# EXERCISE INPUT:
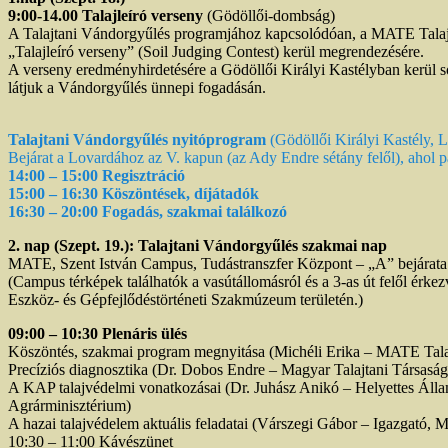
9:00-14.00 Talajleíró verseny
(Gödöllői-dombság)
A Talajtani Vándorgyűlés programjához kapcsolódóan, a MATE Talajt
„Talajleíró verseny” (Soil Judging Contest) kerül megrendezésére.
A verseny eredményhirdetésére a Gödöllői Királyi Kastélyban kerül s
látjuk a Vándorgyűlés ünnepi fogadásán.
Talajtani Vándorgyűlés nyitóprogram
(Gödöllői Királyi Kastély, 
Bejárat a Lovardához az V. kapun (az Ady Endre sétány felől), ahol pa
14:00 – 15:00 Regisztráció
15:00 – 16:30 Köszöntések, díjátadók
16:30 – 20:00 Fogadás, szakmai találkozó
2. nap (Szept. 19.): Talajtani Vándorgyűlés szakmai nap
MATE, Szent István Campus, Tudástranszfer Központ – „A” bejárata
(Campus térképek találhatók a vasútállomásról és a 3-as út felől érk
Eszköz- és Gépfejlődéstörténeti Szakmúzeum területén.)
09:00 – 10:30 Plenáris ülés
Köszöntés, szakmai program megnyitása (Michéli Erika – MATE Talaj
Precíziós diagnosztika (Dr. Dobos Endre – Magyar Talajtani Társaság
A KAP talajvédelmi vonatkozásai (Dr. Juhász Anikó – Helyettes Állam
Agrárminisztérium)
A hazai talajvédelem aktuális feladatai (Várszegi Gábor – Igazgató,
10:30 – 11:00 Kávészünet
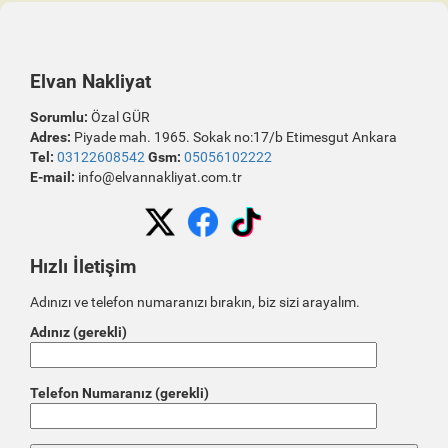
Elvan Nakliyat
Sorumlu:
Özal GÜR
Adres:
Piyade mah. 1965. Sokak no:17/b Etimesgut Ankara
Tel:
03122608542
Gsm:
05056102222
E-mail:
info@elvannakliyat.com.tr
Hızlı İletişim
Adınızı ve telefon numaranızı bırakın, biz sizi arayalım.
Adınız (gerekli)
Telefon Numaranız (gerekli)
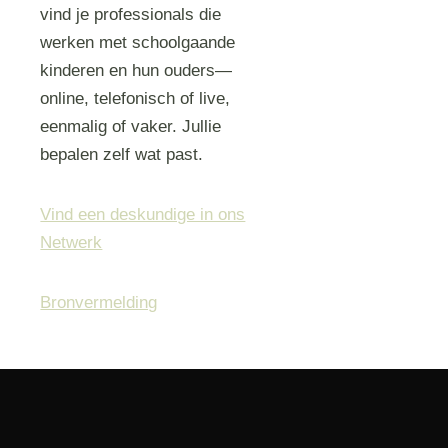
vind je professionals die
werken met schoolgaande
kinderen en hun ouders—
online, telefonisch of live,
eenmalig of vaker. Jullie
bepalen zelf wat past.
Vind een deskundige in ons
Netwerk
Bronvermelding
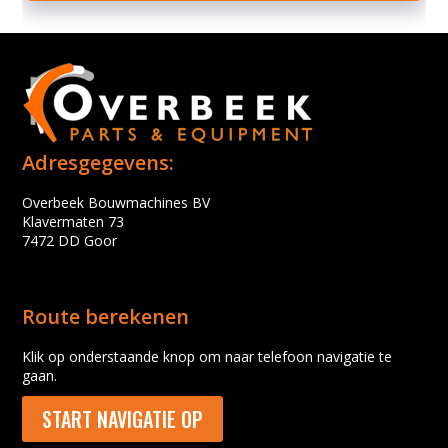
Adresgegevens:
Overbeek Bouwmachines BV
Klavermaten 73
7472 DD Goor
Route berekenen
Klik op onderstaande knop om naar telefoon navigatie te
gaan.
START NAVIGATIE OP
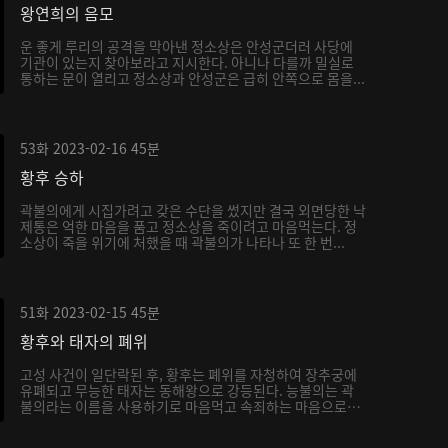
왕연희의 음모
운 좋게 루리의 공격을 막아낸 정소상은 안성군더러 사당에
기관이 있는지 찾아보라고 지시한다. 아니나 다를까 밀실로
통하는 문이 열리고 정소상과 안성군은 급히 안쪽으로 몸을...
53화
2023-02-16
45분
황후 승하
곽불의에게 시집가려고 갖은 수단을 썼지만 결국 외면당한 낙
제통은 억한 마음을 품고 정소상을 죽이려고 마음먹는다. 정
소상이 죽을 위기에 처했을 때 곽불의가 나타나 또 한 번...
51화
2023-02-15
45분
황후와 태자의 폐위
고성 사건이 일단락된 후, 황후는 폐위를 자청하여 장추궁에
유폐되고 무능한 태자는 동해왕으로 강등된다. 능불의는 곽
불의라는 이름을 사용하기로 마음먹고 속죄하는 마음으로
서...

# PROBLEM TO WORK ON:
Nothing but a number belongs in the answer: the number of lines above that contain "Talajleíró".

# SOLUTION FOR THIS EXERCISE:
2